Key principles (both Nifty & Sensex follow similar logic):

  1. Selection criteria:
    • Large market capitalisation (size)
    • High liquidity (easy to buy/sell)
    • Good public shareholding (free-float)
    • Sector representation (not all banks, for example)
    • Listing history & governance
  2. Free-float market capitalisation: Only shares available for public trading (excluding promoter-held, government-held, locked-in shares) are considered. Free-float market cap = (current price × free-float shares)
  3. Weighting: Stocks with higher free-float market cap get higher weight in the index. Example: Reliance might have ~10–12% weight in Nifty, while a smaller company has <1%.
  4. Base date & base value:
    • Sensex: Base year 1978–79 = 100
    • Nifty: Base year Nov 1995 = 1000
  5. Rebalancing: Stocks are reviewed & changed periodically (semi-annually for Nifty). Poor performers may be removed, new, strong ones added.

Simple example calculation (hypothetical 3-stock index):

StockFree-float sharesCurrent priceFree-float mcapWeightContribution
A10 cr₹500₹5,000 cr50%500 × 0.5 = 250
B5 cr₹800₹4,000 cr40%800 × 0.4 = 320
C2 cr₹300₹600 cr10%300 × 0.1 = 30
Total  ₹9,600 cr100%Index value ≈ 600 (scaled)

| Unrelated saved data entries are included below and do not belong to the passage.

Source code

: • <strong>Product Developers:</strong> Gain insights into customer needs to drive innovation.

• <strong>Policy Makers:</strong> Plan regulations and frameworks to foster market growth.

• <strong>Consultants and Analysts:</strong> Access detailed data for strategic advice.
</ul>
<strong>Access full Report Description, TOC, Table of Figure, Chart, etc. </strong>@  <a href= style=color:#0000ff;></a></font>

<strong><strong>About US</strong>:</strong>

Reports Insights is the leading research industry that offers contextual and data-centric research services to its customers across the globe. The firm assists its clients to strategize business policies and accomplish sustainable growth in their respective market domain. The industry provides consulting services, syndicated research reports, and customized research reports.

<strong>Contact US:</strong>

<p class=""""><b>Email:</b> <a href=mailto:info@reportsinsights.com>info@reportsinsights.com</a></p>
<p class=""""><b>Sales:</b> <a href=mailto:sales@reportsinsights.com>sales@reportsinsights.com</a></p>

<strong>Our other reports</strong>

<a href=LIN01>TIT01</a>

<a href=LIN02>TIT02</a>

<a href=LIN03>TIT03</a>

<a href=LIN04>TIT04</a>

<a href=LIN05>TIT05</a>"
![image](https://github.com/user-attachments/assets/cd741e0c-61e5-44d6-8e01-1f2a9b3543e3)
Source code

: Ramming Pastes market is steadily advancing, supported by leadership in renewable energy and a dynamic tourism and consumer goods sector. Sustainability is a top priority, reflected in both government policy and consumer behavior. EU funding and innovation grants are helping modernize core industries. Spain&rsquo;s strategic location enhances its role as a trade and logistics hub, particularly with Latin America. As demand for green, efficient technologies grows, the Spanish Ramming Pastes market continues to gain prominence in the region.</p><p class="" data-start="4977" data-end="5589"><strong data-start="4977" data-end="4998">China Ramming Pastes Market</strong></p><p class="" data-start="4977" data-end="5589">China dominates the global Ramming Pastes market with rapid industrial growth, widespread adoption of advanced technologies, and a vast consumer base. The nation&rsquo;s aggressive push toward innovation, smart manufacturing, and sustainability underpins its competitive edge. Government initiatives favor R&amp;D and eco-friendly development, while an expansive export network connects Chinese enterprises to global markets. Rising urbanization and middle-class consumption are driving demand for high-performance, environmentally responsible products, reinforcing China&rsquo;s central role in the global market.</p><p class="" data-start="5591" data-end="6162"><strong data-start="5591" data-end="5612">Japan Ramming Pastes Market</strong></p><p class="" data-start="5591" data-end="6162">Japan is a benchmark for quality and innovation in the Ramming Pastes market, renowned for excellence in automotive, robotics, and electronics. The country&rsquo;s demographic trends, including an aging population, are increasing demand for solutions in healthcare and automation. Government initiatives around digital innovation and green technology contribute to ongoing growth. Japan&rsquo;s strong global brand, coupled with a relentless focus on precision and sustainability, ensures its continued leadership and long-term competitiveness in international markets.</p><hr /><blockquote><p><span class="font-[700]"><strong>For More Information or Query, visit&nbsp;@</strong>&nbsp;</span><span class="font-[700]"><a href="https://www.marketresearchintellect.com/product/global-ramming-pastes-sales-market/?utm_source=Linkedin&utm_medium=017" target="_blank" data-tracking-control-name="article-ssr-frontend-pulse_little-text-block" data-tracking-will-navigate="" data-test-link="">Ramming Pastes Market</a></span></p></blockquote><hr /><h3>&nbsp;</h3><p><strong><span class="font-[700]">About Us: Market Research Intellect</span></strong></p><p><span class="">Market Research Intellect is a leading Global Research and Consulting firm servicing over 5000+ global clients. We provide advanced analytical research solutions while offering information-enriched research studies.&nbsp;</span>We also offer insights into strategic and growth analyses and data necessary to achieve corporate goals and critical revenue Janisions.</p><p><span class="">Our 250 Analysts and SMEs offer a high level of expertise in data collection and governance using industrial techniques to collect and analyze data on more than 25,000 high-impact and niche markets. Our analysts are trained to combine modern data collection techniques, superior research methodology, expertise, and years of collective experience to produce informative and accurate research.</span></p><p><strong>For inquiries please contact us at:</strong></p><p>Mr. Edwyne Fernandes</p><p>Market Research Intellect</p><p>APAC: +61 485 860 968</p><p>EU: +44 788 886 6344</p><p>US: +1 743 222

If Stock A rises 10%, the index moves less than 10% because it has only 50% weight.
 

7.5 Sector Specific Indices

There are certain sector-specific indices, which Priya added:

“There are also sector indices that track only one industry. Useful if you want to see how IT, banks, or pharma are performing.”

Examples:

  • Nifty Bank
  • Nifty IT
  • Nifty FMCG
  • Nifty Auto
  • Nifty Realty
  • Nifty Metal
  • BSE PSU
  • Nifty Energy

These help you understand which sectors are leading or lagging the broader market.
 

Key Insights

  1. Index = representative basket of stocks; Sensex (30) & Nifty 50 are the most watched.
  2. It’s a quick snapshot of market health and your portfolio benchmark.
  3. Most indices are free-float market-cap weighted → bigger companies have more influence.
  4. Use sector indices to spot industry trends.
  5. Passive investing via index funds/ETFs is a simple, low-cost way to participate.
  6. Long-term, indices tend to rise with economic growth — but never invest blindly in “market is up”.